The new drug can allow him to avoid all that for a fraction of the price.

“Cost is in the eye of the beholder,” said Daniel Soffer, DeRuchie’s cardiologist at the University of Pennsylvania. Praluent, developed by Sanofi and Regeneron Pharmaceuticals, and other drugs in the pipeline like it, known as PCSK9 inhibitors, are “a game changer,” he added.

Most people with high cholesterol can successfully lower it with statins, which can cost pennies a day. But DeRuchie has a form of heterozygous familial hypercholesterolemia, or FH, an inherited condition that causes extremely high cholesterol, and is much more troublesome. It is a genetic condition that affects an estimated 1 million Americans.

Doctors say FH is more common than cystic fibrosis or Down syndrome, yet largely unrecognized. Only 1 to 10 percent of people with FH know they have it, often because doctors do not think of it when patients have high cholesterol. A genetic test for the condition, which costs $800 to $1,000, is generally not covered by health insurance.

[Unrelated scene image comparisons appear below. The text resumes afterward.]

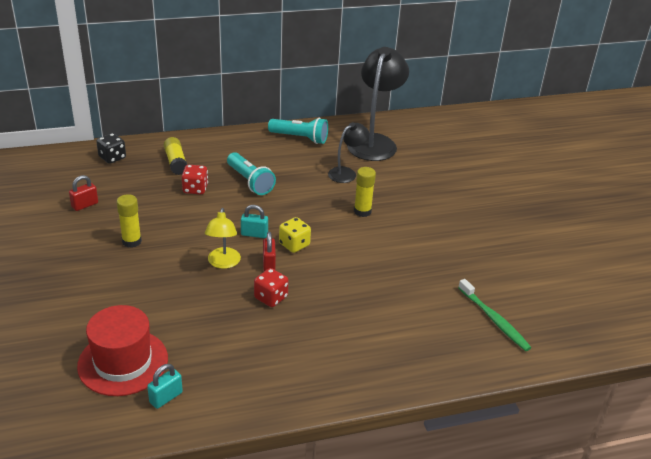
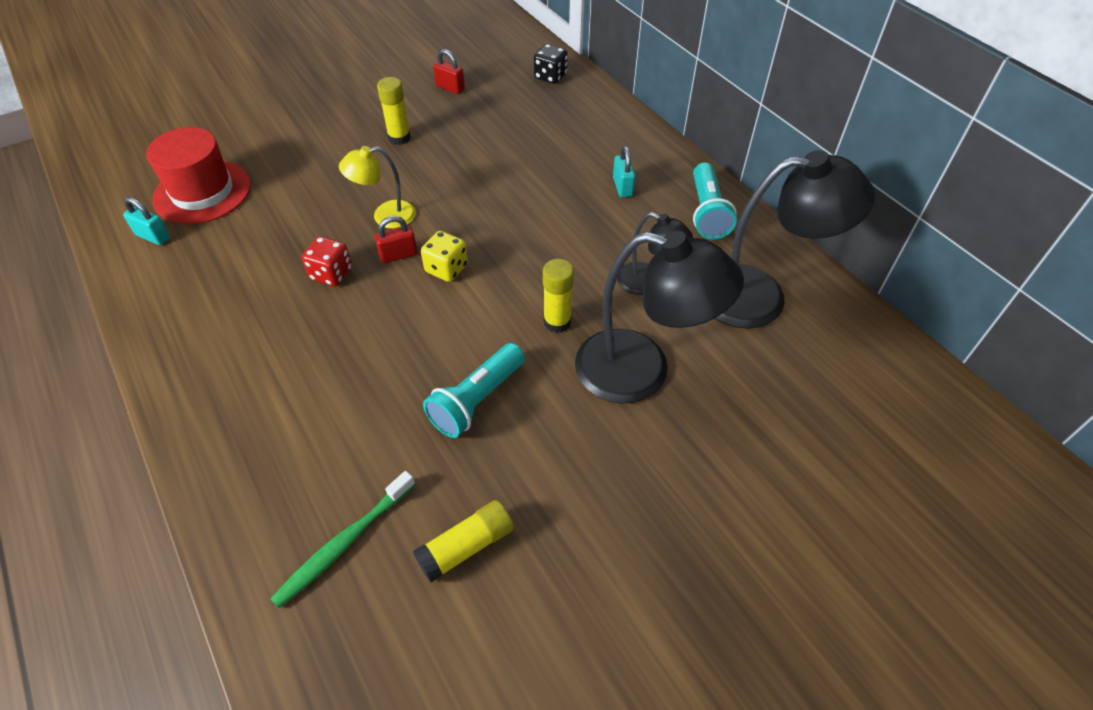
camera: 75 degrees right, 15 degrees up
yellow glue stick [163,137,187,175] -> yellow glue stick moved to [413,500,514,583]
red dice [181,165,208,195] -> none
turquoise flashlight [227,152,276,195] -> turquoise flashlight moved to [423,343,525,438]
turquoise padlock [241,205,268,238] -> turquoise padlock moved to [613,146,636,197]
none -> black lamp [575,231,744,404]

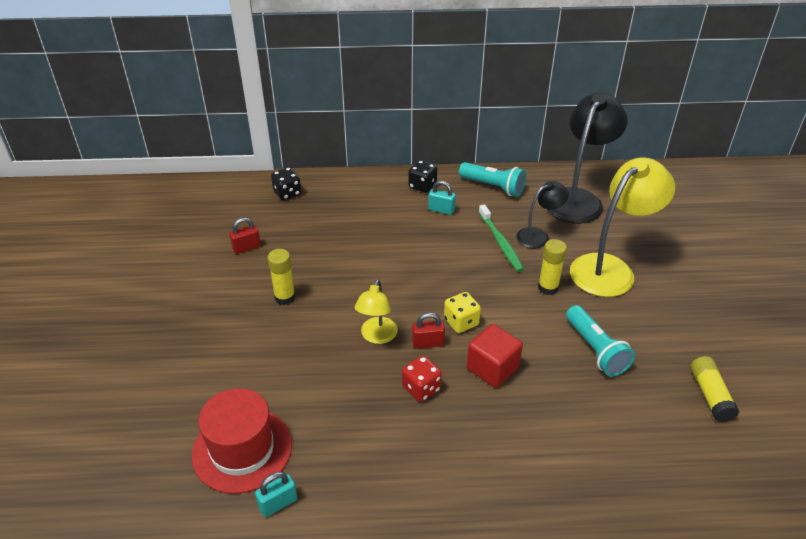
camera: 60 degrees left, 10 degrees down
green toothbrush [271,471,415,608] -> green toothbrush moved to [479,204,524,272]
red padlock [375,216,417,263] -> red padlock turned 75 degrees clockwise [412,313,445,348]
black lamp [575,231,744,404] -> yellow lamp [570,158,675,297]
none -> black dice [408,160,438,193]
none -> red cube [467,324,523,388]

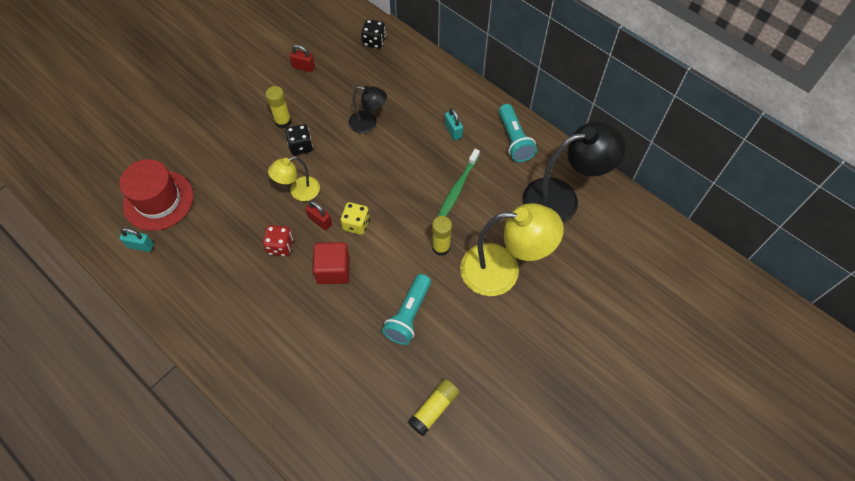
camera: 45 degrees right, 20 degrees up
black dice [408,160,438,193] -> black dice moved to [286,124,313,155]
black lamp [517,181,569,249] -> black lamp moved to [349,86,387,133]

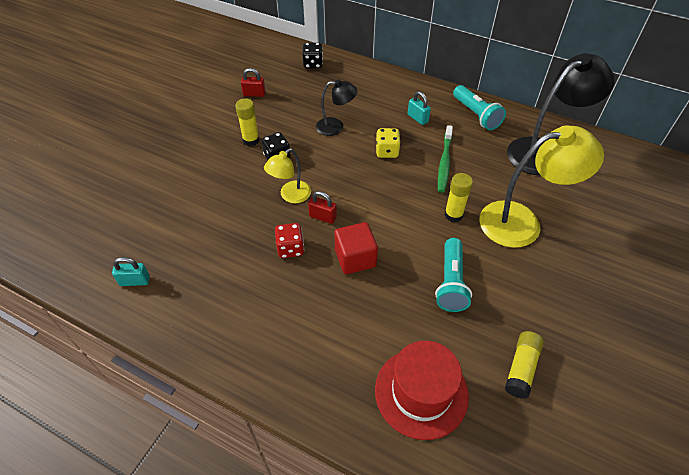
camera: 15 degrees left, 10 degrees down
red hat [119,159,193,231] -> red hat moved to [375,341,469,440]
yellow dice [340,202,370,235] -> yellow dice moved to [376,128,401,158]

People with heterozygous FH have a twentyfold increased risk of heart disease. Men who are not treated have a 50 percent chance of having a heart attack by age 50. Untreated women have a 30 percent chance of having a heart attack by age 60.

Most cannot reduce their cholesterol to optimum levels even if they take several powerful drugs, said Joshua Knowles, a Stanford University cardiologist and chief medical adviser of the FH Foundation, an advocacy group.

The question now for health insurers and heart disease researchers is whether the advent of PCSK9 inhibitors will change this picture.

The diagnosis of FH is a clinical one, Soffer said. “Most in the medical community are not lipidologists,” Soffer said. “They tell these patients they are eating too much french fries and ice cream.”